Wednesday, November 24, 2010

It wasn't a trip back it was an adventure

So as we know Paul and I are married. Sunday, after the wedding, as decided we head back to NB. We left early (about 10:o0ish) and planned to drive straight through. Before we even get out of Ontario the 401 is backed up and crawl along for about FIVE hours. Apparently there was a fatal accident and we were nowhere near the next exit. So we get off the next exit and continue on. By the time we get to Quebec it's 11th at night. At this point Paul has driven for over 12 hours and we are exhausted - we also have about 10 hours of driving left. So we decided to stop for the night - we get to a Hilton Express and have some dinner

We head out the next day at noon - after an awesome breakfast and the kids get to go for a swim. So we head out the next day and the GPS seems to take us on all these back roads but Paul although concerned thought it was just because he upated the GPS. We eventually see a sign to MAINE!!!!!! At this point it's around 5 p.m. We hit the border - without passports because we never planned to go through the States. I get out to talk to the Canadian side, explain what happened, they talk to Paul, call the States side (which incidently was right across the street), we get back and explain the seriousness to the kids and that they may need to talk to the border people. Poor Caleb gets so freaked out while we are talking to the border guards, he throws up everywhere. Paul asks to get out for him and he gets Caleb out of the car who is still sick. He takes him in the bathroom, the guards talk to Cally and I get to clean the back of the car out. They pretty much at that point they just wave us through.

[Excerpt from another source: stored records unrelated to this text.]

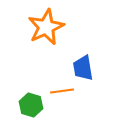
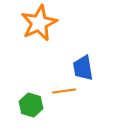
orange star: moved 7 px left, 4 px up
orange line: moved 2 px right
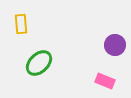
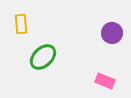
purple circle: moved 3 px left, 12 px up
green ellipse: moved 4 px right, 6 px up
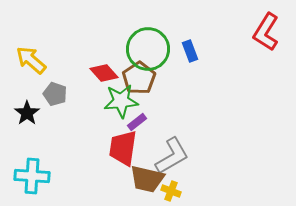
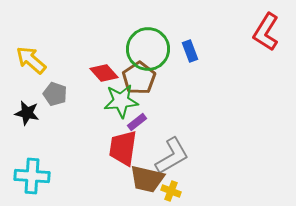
black star: rotated 25 degrees counterclockwise
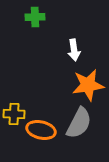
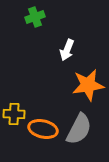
green cross: rotated 18 degrees counterclockwise
white arrow: moved 7 px left; rotated 30 degrees clockwise
gray semicircle: moved 6 px down
orange ellipse: moved 2 px right, 1 px up
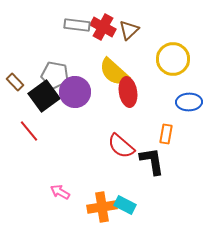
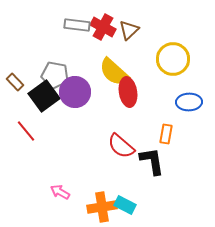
red line: moved 3 px left
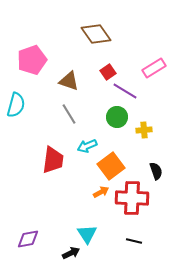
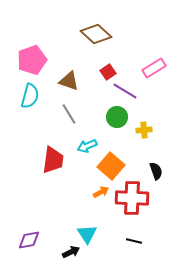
brown diamond: rotated 12 degrees counterclockwise
cyan semicircle: moved 14 px right, 9 px up
orange square: rotated 12 degrees counterclockwise
purple diamond: moved 1 px right, 1 px down
black arrow: moved 1 px up
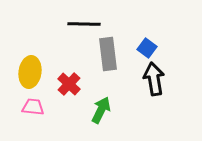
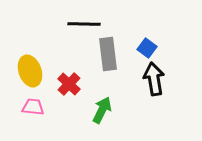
yellow ellipse: moved 1 px up; rotated 28 degrees counterclockwise
green arrow: moved 1 px right
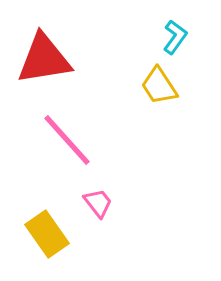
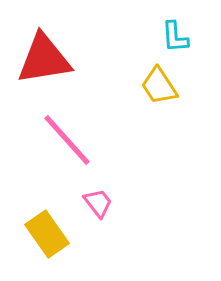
cyan L-shape: rotated 140 degrees clockwise
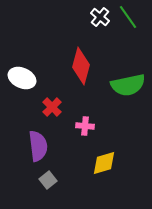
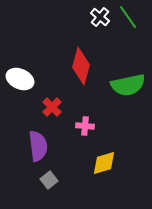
white ellipse: moved 2 px left, 1 px down
gray square: moved 1 px right
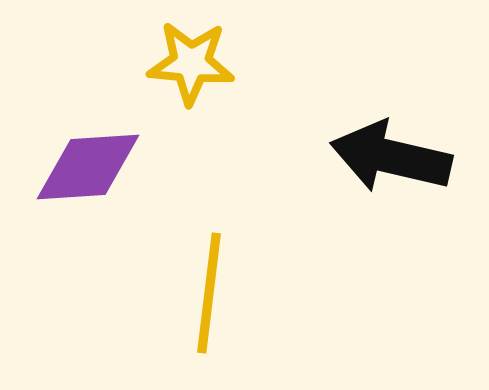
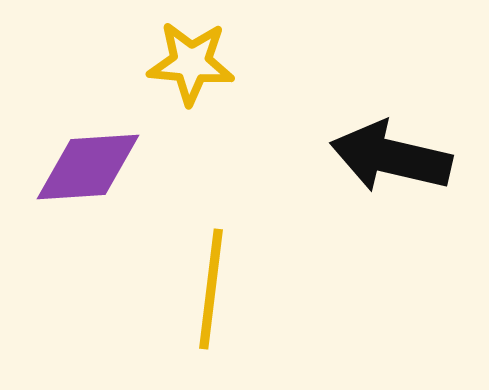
yellow line: moved 2 px right, 4 px up
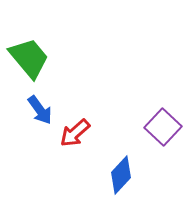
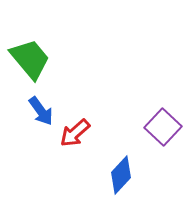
green trapezoid: moved 1 px right, 1 px down
blue arrow: moved 1 px right, 1 px down
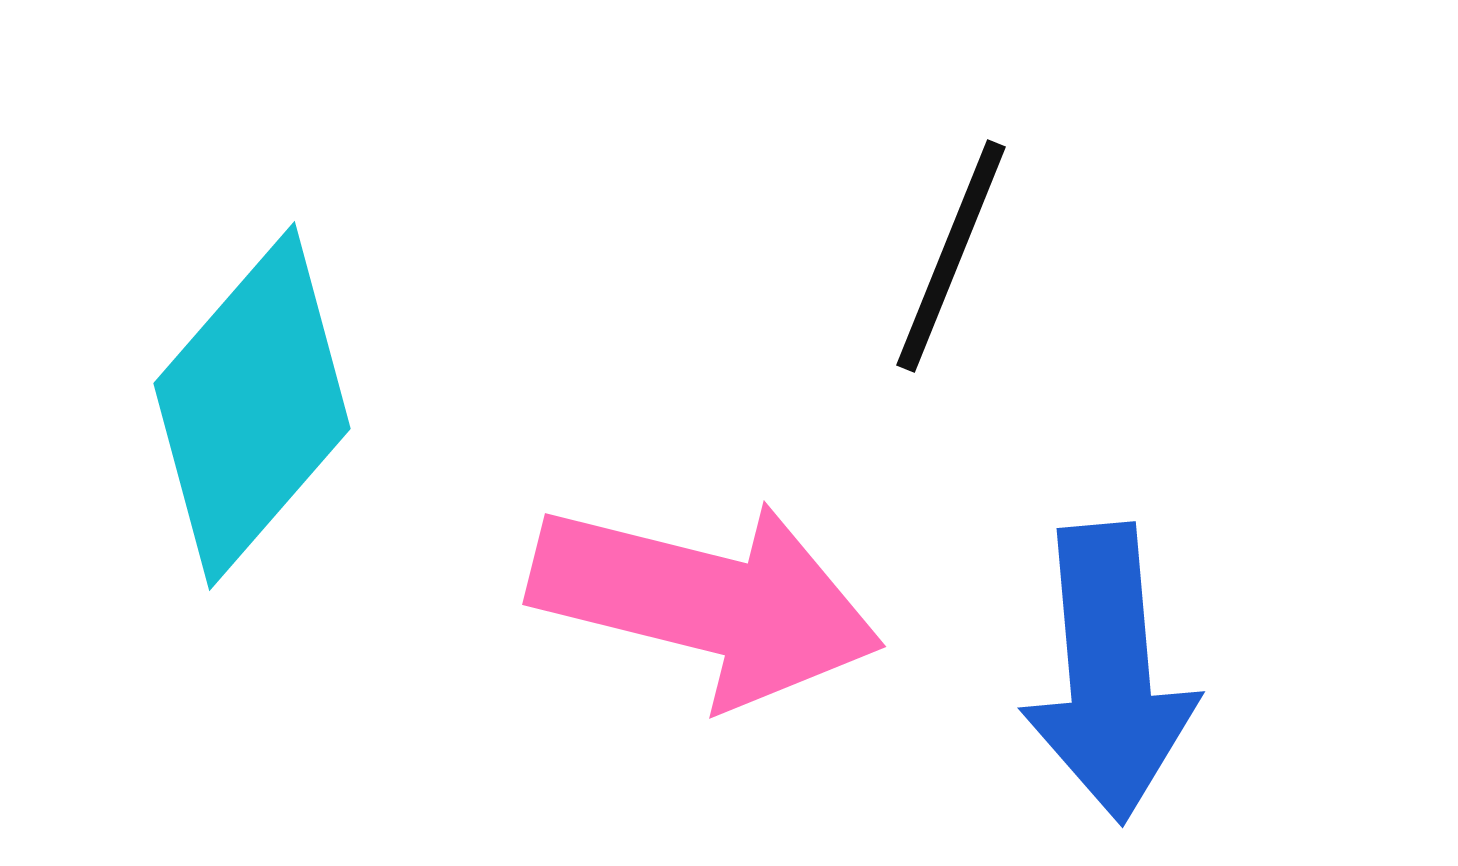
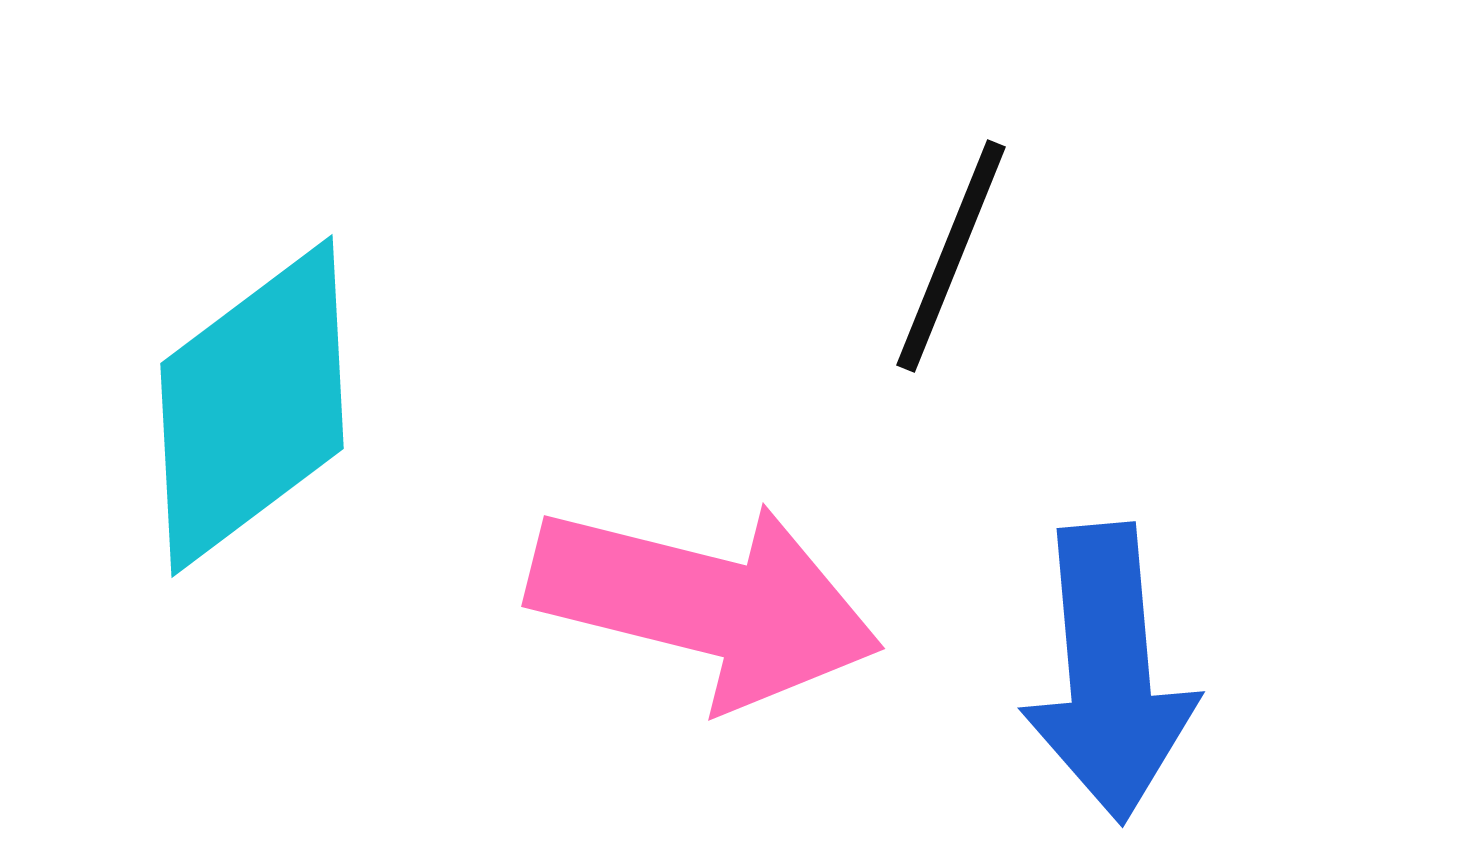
cyan diamond: rotated 12 degrees clockwise
pink arrow: moved 1 px left, 2 px down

I didn't stop at the bathroom because I was busy. We get in the car and I realize I have puke of my jeans. We stop a few miles down, I start to go in until Paul points out the "No washroom" sign. We drive through the States, we get to a gas station to gas up, that didn't take Canadian money (really!?!?) so we have to keep going. We stop at another station to get some food and I ask if they have a washroom, the guys says yeah outside. I go outside and it's a portapotty and at that point I just don't care anymore and change. We start heading out and all day I haven't felt 100% but decide to ignore it however it is steadily getting worse. We are now ridiculously late and have to call the kids mom who lets just say wasn't very happy. Paul and I are driving and the pain is now so bad only I don't want to say anything because I don't want to scare the kids. Only at one point it's so bad I pass out. Apparently Paul was shaking me and trying to get me to wake up for 10 minutes. So much for not scaring the kids (or Paul for that matter). We get back to Canada and they wave us through. We have now driving through sun, rain, freezing rain, a ridiculous amount of fog and now snow. We get off the highway and are about 5 minutes from Heidi's house when we get pulled over for speeding. Paul explains the situation and he lets us off with a warning. We drop the kids off and head to the hospital where we are until 3 in the morning. We get home with some medicine for my stomach.